Teck Wee Lim, General Manager, CRM Oracle Asia Pacific explained that earlier, local regulations around data sovereignty acted as a hindrance to Oracle’s public and financial sector customers considering cloud computing. “Now we are able to overcome their concerns and meet their specific needs with our commitment to deliver industry-leading cloud computing solutions hosted at a local customer data centre” Lim stated.

The news comes as other major local enterprise software companies such as Salesforce.com, SAP, Microsoft and others have not over the latter half of this year and the first half of this year released the names of many major local customers, with it remaining unclear to what extent challenger firms such as Salesforce.com are having on the local market, against giant incumbents like Oracle.

Image credit: Oracle

2 COMMENTS

  1. data sovereignty? … you may want to recheck you facts here.
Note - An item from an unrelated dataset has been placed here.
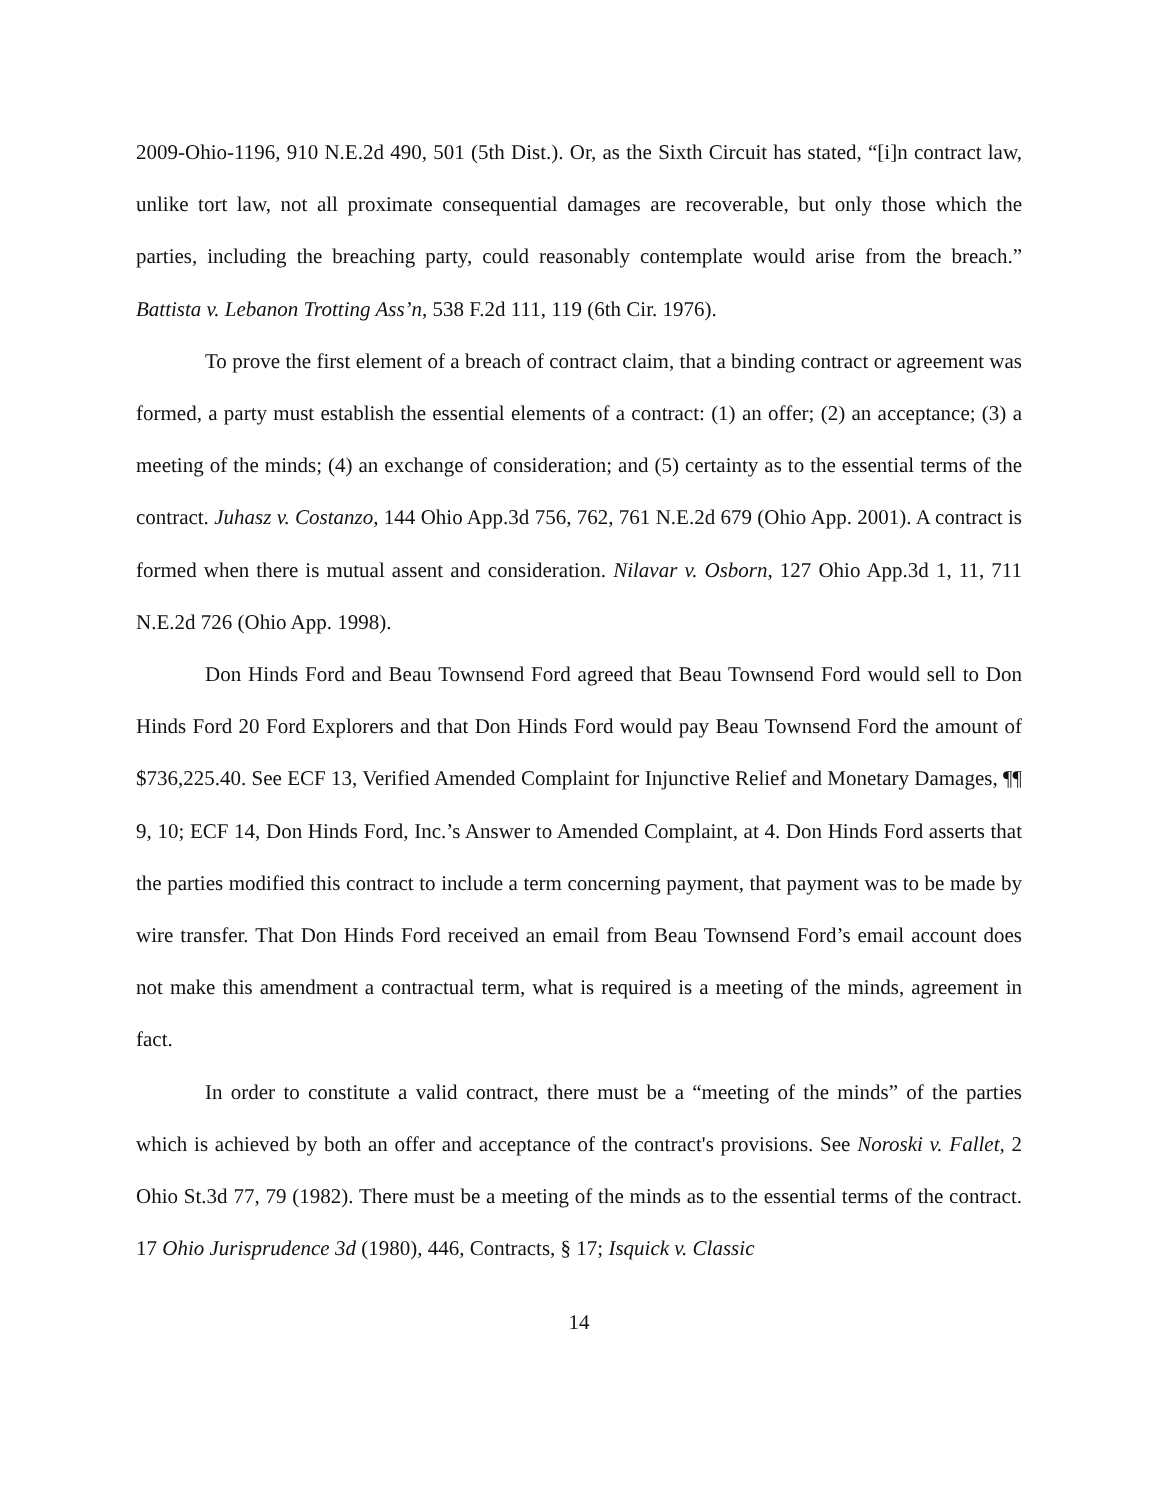2009-Ohio-1196, 910 N.E.2d 490, 501 (5th Dist.). Or, as the Sixth Circuit has stated, “[i]n contract law, unlike tort law, not all proximate consequential damages are recoverable, but only those which the parties, including the breaching party, could reasonably contemplate would arise from the breach.” Battista v. Lebanon Trotting Ass’n, 538 F.2d 111, 119 (6th Cir. 1976).
To prove the first element of a breach of contract claim, that a binding contract or agreement was formed, a party must establish the essential elements of a contract: (1) an offer; (2) an acceptance; (3) a meeting of the minds; (4) an exchange of consideration; and (5) certainty as to the essential terms of the contract. Juhasz v. Costanzo, 144 Ohio App.3d 756, 762, 761 N.E.2d 679 (Ohio App. 2001). A contract is formed when there is mutual assent and consideration. Nilavar v. Osborn, 127 Ohio App.3d 1, 11, 711 N.E.2d 726 (Ohio App. 1998).
Don Hinds Ford and Beau Townsend Ford agreed that Beau Townsend Ford would sell to Don Hinds Ford 20 Ford Explorers and that Don Hinds Ford would pay Beau Townsend Ford the amount of $736,225.40. See ECF 13, Verified Amended Complaint for Injunctive Relief and Monetary Damages, ¶¶ 9, 10; ECF 14, Don Hinds Ford, Inc.’s Answer to Amended Complaint, at 4. Don Hinds Ford asserts that the parties modified this contract to include a term concerning payment, that payment was to be made by wire transfer. That Don Hinds Ford received an email from Beau Townsend Ford’s email account does not make this amendment a contractual term, what is required is a meeting of the minds, agreement in fact.
In order to constitute a valid contract, there must be a “meeting of the minds” of the parties which is achieved by both an offer and acceptance of the contract's provisions. See Noroski v. Fallet, 2 Ohio St.3d 77, 79 (1982). There must be a meeting of the minds as to the essential terms of the contract. 17 Ohio Jurisprudence 3d (1980), 446, Contracts, § 17; Isquick v. Classic
14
HarbourMSP maybe Australian owned yet Global Switch is foreign owned.

    The data sovereignty issue is at this point in time is fairly untested within legal frameworks with a number of Australian providers who were traditionally bleeting about how they were located within Australian data centres have now stopped bleeting as they are in fact located inside a data centre located in Australia yet that facility is under foreign ownership … Global Switch, Equinix etc

    Until a EU or US court/government attempts to take action against one of these facilities and/or their customers or in fact a customer of a customer’s customer then the data sovereignty issue is very unanswered.

    On the flipside of your article Renai, HarbourMSP act as the provider of Oracle CRM rather than Oracle directly. The reason why HarbourMSP is being pushed recent times re Oracle is that they were the first large outsourcer that was appointed the then hyped ‘Suntone Certified’ status approx a decade ago (perhaps this was before your time)… and as a result of Oracle acquiring Sun Microsystems it inherited the SunTone certified partners such as HarbourMSP and Macquarie Telecom.

    Oracle to the best of my knowledge does not offer Oracle CRM directly to customers in Australia

    • Thanks for your comment Phil; this background has added quite a bit to the article. I’m unsure as to the precise relationship between Oracle and HarbourMSP, but I do know the statement about these customers was issued by Oracle. It is my impression that Oracle directs customers who wants CRM on Demand hosted in Australia to HarbourMSP, then assists with those implementations. If you have further insight into how this functions, I’d be glad to hear more etc.